- Record extracts -
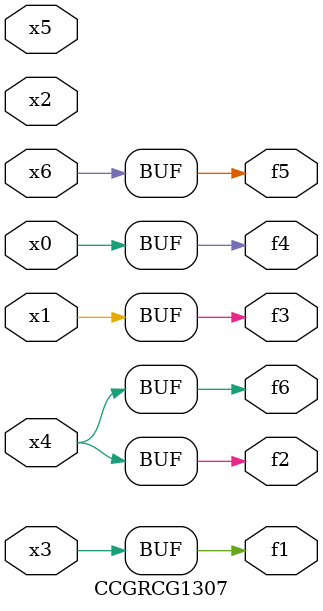
<source format=v>
module CCGRCG1307(
	input x0, x1, x2, x3, x4, x5, x6,
	output f1, f2, f3, f4, f5, f6
);
	assign f1 = x3;
	assign f2 = x4;
	assign f3 = x1;
	assign f4 = x0;
	assign f5 = x6;
	assign f6 = x4;
endmodule

</source>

- Exercise directions -
Copy out the records exactly; the pictures stay behind.

- Response to the task -
<source format=v>
module CCGRCG1307(
	input x0, x1, x2, x3, x4, x5, x6,
	output f1, f2, f3, f4, f5, f6
);
	assign f1 = x3;
	assign f2 = x4;
	assign f3 = x1;
	assign f4 = x0;
	assign f5 = x6;
	assign f6 = x4;
endmodule

</source>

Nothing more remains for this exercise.